[Your task] Transcribe each record exactly; skip any picture.
Records for processing START
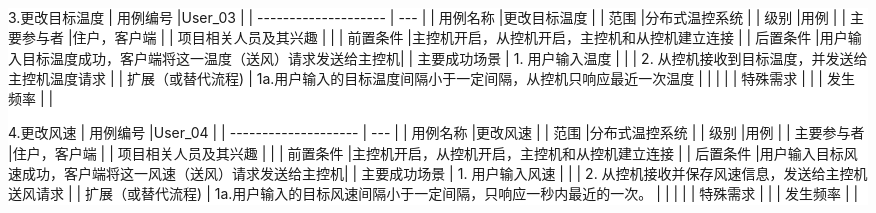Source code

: 3.更改目标温度
| 用例编号 |User_03 |
| -------------------- | --- |
| 用例名称 |更改目标温度 |
| 范围 |分布式温控系统 |
| 级别 |用例 |
| 主要参与者 |住户，客户端 |
| 项目相关人员及其兴趣 | |
| 前置条件 |主控机开启，从控机开启，主控机和从控机建立连接 |
| 后置条件 |用户输入目标温度成功，客户端将这一温度（送风）请求发送给主控机|
| 主要成功场景 | 1. 用户输入温度 |
| | 2. 从控机接收到目标温度，并发送给主控机温度请求 |
| 扩展（或替代流程) | 1a.用户输入的目标温度间隔小于一定间隔，从控机只响应最近一次温度 |
| | |
| 特殊需求 | |
| 发生频率 | |

4.更改风速
| 用例编号 |User_04 |
| -------------------- | --- |
| 用例名称 |更改风速 |
| 范围 |分布式温控系统 |
| 级别 |用例 |
| 主要参与者 |住户，客户端 |
| 项目相关人员及其兴趣 | |
| 前置条件 |主控机开启，从控机开启，主控机和从控机建立连接 |
| 后置条件 |用户输入目标风速成功，客户端将这一风速（送风）请求发送给主控机|
| 主要成功场景 | 1. 用户输入风速 |
| | 2. 从控机接收并保存风速信息，发送给主控机送风请求 |
| 扩展（或替代流程) | 1a.用户输入的目标风速间隔小于一定间隔，只响应一秒内最近的一次。 |
| | |
| 特殊需求 | |
| 发生频率 | |
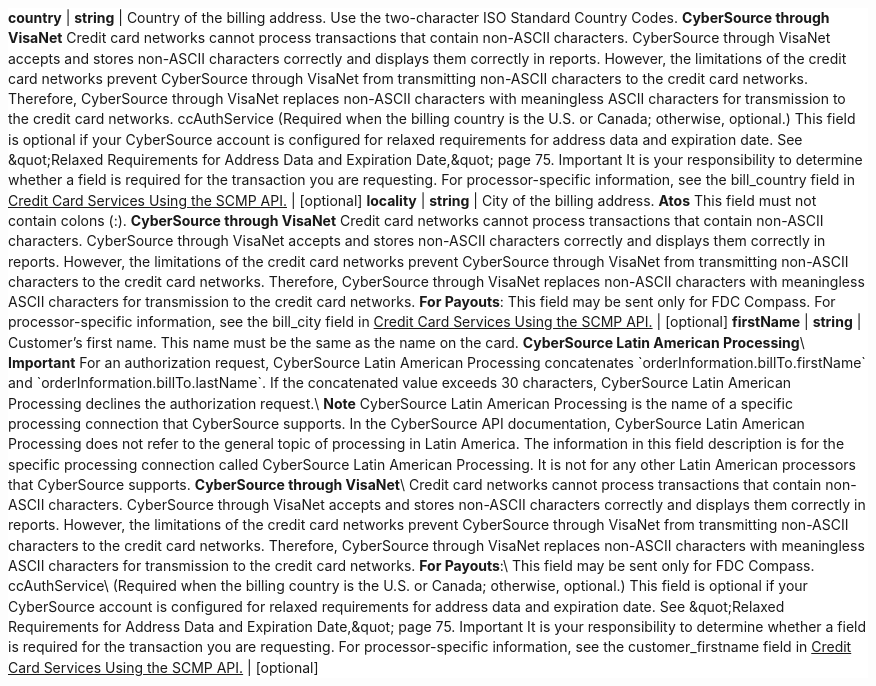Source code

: **country** | **string** | Country of the billing address. Use the two-character ISO Standard Country Codes.  **CyberSource through VisaNet** Credit card networks cannot process transactions that contain non-ASCII characters. CyberSource through VisaNet accepts and stores non-ASCII characters correctly and displays them correctly in reports. However, the limitations of the credit card networks prevent CyberSource through VisaNet from transmitting non-ASCII characters to the credit card networks. Therefore, CyberSource through VisaNet replaces non-ASCII characters with meaningless ASCII characters for transmission to the credit card networks.  ccAuthService (Required when the billing country is the U.S. or Canada; otherwise, optional.) This field is optional if your CyberSource account is configured for relaxed requirements for address data and expiration date. See \&quot;Relaxed Requirements for Address Data and Expiration Date,\&quot; page 75. Important It is your responsibility to determine whether a field is required for the transaction you are requesting.  For processor-specific information, see the bill_country field in [Credit Card Services Using the SCMP API.](http://apps.cybersource.com/library/documentation/dev_guides/CC_Svcs_SCMP_API/html) | [optional] 
**locality** | **string** | City of the billing address.  **Atos** This field must not contain colons (:).  **CyberSource through VisaNet** Credit card networks cannot process transactions that contain non-ASCII characters. CyberSource through VisaNet accepts and stores non-ASCII characters correctly and displays them correctly in reports. However, the limitations of the credit card networks prevent CyberSource through VisaNet from transmitting non-ASCII characters to the credit card networks. Therefore, CyberSource through VisaNet replaces non-ASCII characters with meaningless ASCII characters for transmission to the credit card networks.  **For Payouts**: This field may be sent only for FDC Compass.  For processor-specific information, see the bill_city field in [Credit Card Services Using the SCMP API.](http://apps.cybersource.com/library/documentation/dev_guides/CC_Svcs_SCMP_API/html) | [optional] 
**firstName** | **string** | Customer’s first name. This name must be the same as the name on the card.  **CyberSource Latin American Processing**\\ **Important** For an authorization request, CyberSource Latin American Processing concatenates &#x60;orderInformation.billTo.firstName&#x60; and &#x60;orderInformation.billTo.lastName&#x60;. If the concatenated value exceeds 30 characters, CyberSource Latin American Processing declines the authorization request.\\ **Note** CyberSource Latin American Processing is the name of a specific processing connection that CyberSource supports. In the CyberSource API documentation, CyberSource Latin American Processing does not refer to the general topic of processing in Latin America. The information in this field description is for the specific processing connection called CyberSource Latin American Processing. It is not for any other Latin American processors that CyberSource supports.  **CyberSource through VisaNet**\\ Credit card networks cannot process transactions that contain non-ASCII characters. CyberSource through VisaNet accepts and stores non-ASCII characters correctly and displays them correctly in reports. However, the limitations of the credit card networks prevent CyberSource through VisaNet from transmitting non-ASCII characters to the credit card networks. Therefore, CyberSource through VisaNet replaces non-ASCII characters with meaningless ASCII characters for transmission to the credit card networks.  **For Payouts**:\\ This field may be sent only for FDC Compass.  ccAuthService\\ (Required when the billing country is the U.S. or Canada; otherwise, optional.) This field is optional if your CyberSource account is configured for relaxed requirements for address data and expiration date. See \&quot;Relaxed Requirements for Address Data and Expiration Date,\&quot; page 75. Important It is your responsibility to determine whether a field is required for the transaction you are requesting.  For processor-specific information, see the customer_firstname field in [Credit Card Services Using the SCMP API.](http://apps.cybersource.com/library/documentation/dev_guides/CC_Svcs_SCMP_API/html) | [optional] 
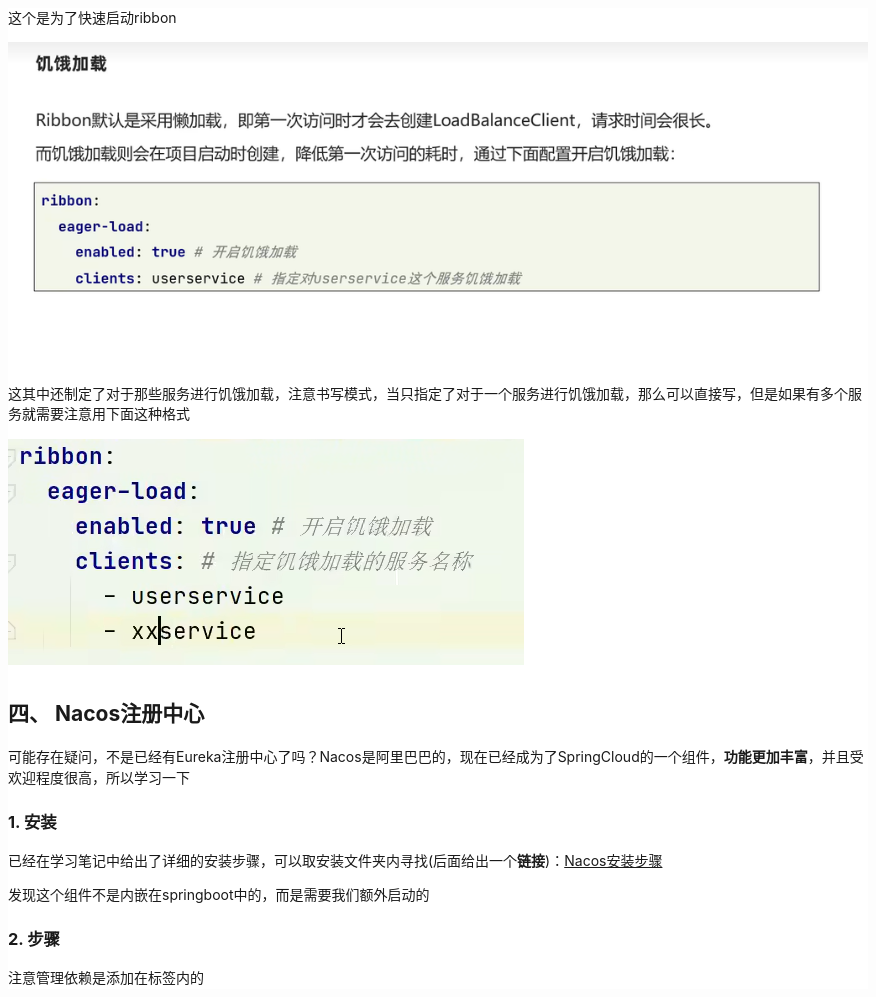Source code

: 这个是为了快速启动ribbon

![image-20231219201204477](images/image-20231219201204477.png)

这其中还制定了对于那些服务进行饥饿加载，注意书写模式，当只指定了对于一个服务进行饥饿加载，那么可以直接写，但是如果有多个服务就需要注意用下面这种格式

![image-20231219201448598](images/image-20231219201448598.png)







## 四、 Nacos注册中心

可能存在疑问，不是已经有Eureka注册中心了吗？Nacos是阿里巴巴的，现在已经成为了SpringCloud的一个组件，**功能更加丰富**，并且受欢迎程度很高，所以学习一下

### 1. 安装

已经在学习笔记中给出了详细的安装步骤，可以取安装文件夹内寻找(后面给出一个**链接**)：<a href="../安装步骤/Nacos安装步骤/Nacos安装指南.md">Nacos安装步骤</a>

发现这个组件不是内嵌在springboot中的，而是需要我们额外启动的

### 2. 步骤

注意管理依赖是添加在<dependencyManagement>标签内的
Records for processing END
[Expected answer]
Source code

: 3.更改目标温度
| 用例编号 |User_03 |
| -------------------- | --- |
| 用例名称 |更改目标温度 |
| 范围 |分布式温控系统 |
| 级别 |用例 |
| 主要参与者 |住户，客户端 |
| 项目相关人员及其兴趣 | |
| 前置条件 |主控机开启，从控机开启，主控机和从控机建立连接 |
| 后置条件 |用户输入目标温度成功，客户端将这一温度（送风）请求发送给主控机|
| 主要成功场景 | 1. 用户输入温度 |
| | 2. 从控机接收到目标温度，并发送给主控机温度请求 |
| 扩展（或替代流程) | 1a.用户输入的目标温度间隔小于一定间隔，从控机只响应最近一次温度 |
| | |
| 特殊需求 | |
| 发生频率 | |

4.更改风速
| 用例编号 |User_04 |
| -------------------- | --- |
| 用例名称 |更改风速 |
| 范围 |分布式温控系统 |
| 级别 |用例 |
| 主要参与者 |住户，客户端 |
| 项目相关人员及其兴趣 | |
| 前置条件 |主控机开启，从控机开启，主控机和从控机建立连接 |
| 后置条件 |用户输入目标风速成功，客户端将这一风速（送风）请求发送给主控机|
| 主要成功场景 | 1. 用户输入风速 |
| | 2. 从控机接收并保存风速信息，发送给主控机送风请求 |
| 扩展（或替代流程) | 1a.用户输入的目标风速间隔小于一定间隔，只响应一秒内最近的一次。 |
| | |
| 特殊需求 | |
| 发生频率 | |
Source code

: **country** | **string** | Country of the billing address. Use the two-character ISO Standard Country Codes.  **CyberSource through VisaNet** Credit card networks cannot process transactions that contain non-ASCII characters. CyberSource through VisaNet accepts and stores non-ASCII characters correctly and displays them correctly in reports. However, the limitations of the credit card networks prevent CyberSource through VisaNet from transmitting non-ASCII characters to the credit card networks. Therefore, CyberSource through VisaNet replaces non-ASCII characters with meaningless ASCII characters for transmission to the credit card networks.  ccAuthService (Required when the billing country is the U.S. or Canada; otherwise, optional.) This field is optional if your CyberSource account is configured for relaxed requirements for address data and expiration date. See \&quot;Relaxed Requirements for Address Data and Expiration Date,\&quot; page 75. Important It is your responsibility to determine whether a field is required for the transaction you are requesting.  For processor-specific information, see the bill_country field in [Credit Card Services Using the SCMP API.](http://apps.cybersource.com/library/documentation/dev_guides/CC_Svcs_SCMP_API/html) | [optional] 
**locality** | **string** | City of the billing address.  **Atos** This field must not contain colons (:).  **CyberSource through VisaNet** Credit card networks cannot process transactions that contain non-ASCII characters. CyberSource through VisaNet accepts and stores non-ASCII characters correctly and displays them correctly in reports. However, the limitations of the credit card networks prevent CyberSource through VisaNet from transmitting non-ASCII characters to the credit card networks. Therefore, CyberSource through VisaNet replaces non-ASCII characters with meaningless ASCII characters for transmission to the credit card networks.  **For Payouts**: This field may be sent only for FDC Compass.  For processor-specific information, see the bill_city field in [Credit Card Services Using the SCMP API.](http://apps.cybersource.com/library/documentation/dev_guides/CC_Svcs_SCMP_API/html) | [optional] 
**firstName** | **string** | Customer’s first name. This name must be the same as the name on the card.  **CyberSource Latin American Processing**\\ **Important** For an authorization request, CyberSource Latin American Processing concatenates &#x60;orderInformation.billTo.firstName&#x60; and &#x60;orderInformation.billTo.lastName&#x60;. If the concatenated value exceeds 30 characters, CyberSource Latin American Processing declines the authorization request.\\ **Note** CyberSource Latin American Processing is the name of a specific processing connection that CyberSource supports. In the CyberSource API documentation, CyberSource Latin American Processing does not refer to the general topic of processing in Latin America. The information in this field description is for the specific processing connection called CyberSource Latin American Processing. It is not for any other Latin American processors that CyberSource supports.  **CyberSource through VisaNet**\\ Credit card networks cannot process transactions that contain non-ASCII characters. CyberSource through VisaNet accepts and stores non-ASCII characters correctly and displays them correctly in reports. However, the limitations of the credit card networks prevent CyberSource through VisaNet from transmitting non-ASCII characters to the credit card networks. Therefore, CyberSource through VisaNet replaces non-ASCII characters with meaningless ASCII characters for transmission to the credit card networks.  **For Payouts**:\\ This field may be sent only for FDC Compass.  ccAuthService\\ (Required when the billing country is the U.S. or Canada; otherwise, optional.) This field is optional if your CyberSource account is configured for relaxed requirements for address data and expiration date. See \&quot;Relaxed Requirements for Address Data and Expiration Date,\&quot; page 75. Important It is your responsibility to determine whether a field is required for the transaction you are requesting.  For processor-specific information, see the customer_firstname field in [Credit Card Services Using the SCMP API.](http://apps.cybersource.com/library/documentation/dev_guides/CC_Svcs_SCMP_API/html) | [optional] 
Source code

: 这个是为了快速启动ribbon

![image-20231219201204477](images/image-20231219201204477.png)

这其中还制定了对于那些服务进行饥饿加载，注意书写模式，当只指定了对于一个服务进行饥饿加载，那么可以直接写，但是如果有多个服务就需要注意用下面这种格式

![image-20231219201448598](images/image-20231219201448598.png)







## 四、 Nacos注册中心

可能存在疑问，不是已经有Eureka注册中心了吗？Nacos是阿里巴巴的，现在已经成为了SpringCloud的一个组件，**功能更加丰富**，并且受欢迎程度很高，所以学习一下

### 1. 安装

已经在学习笔记中给出了详细的安装步骤，可以取安装文件夹内寻找(后面给出一个**链接**)：<a href="../安装步骤/Nacos安装步骤/Nacos安装指南.md">Nacos安装步骤</a>

发现这个组件不是内嵌在springboot中的，而是需要我们额外启动的

### 2. 步骤

注意管理依赖是添加在<dependencyManagement>标签内的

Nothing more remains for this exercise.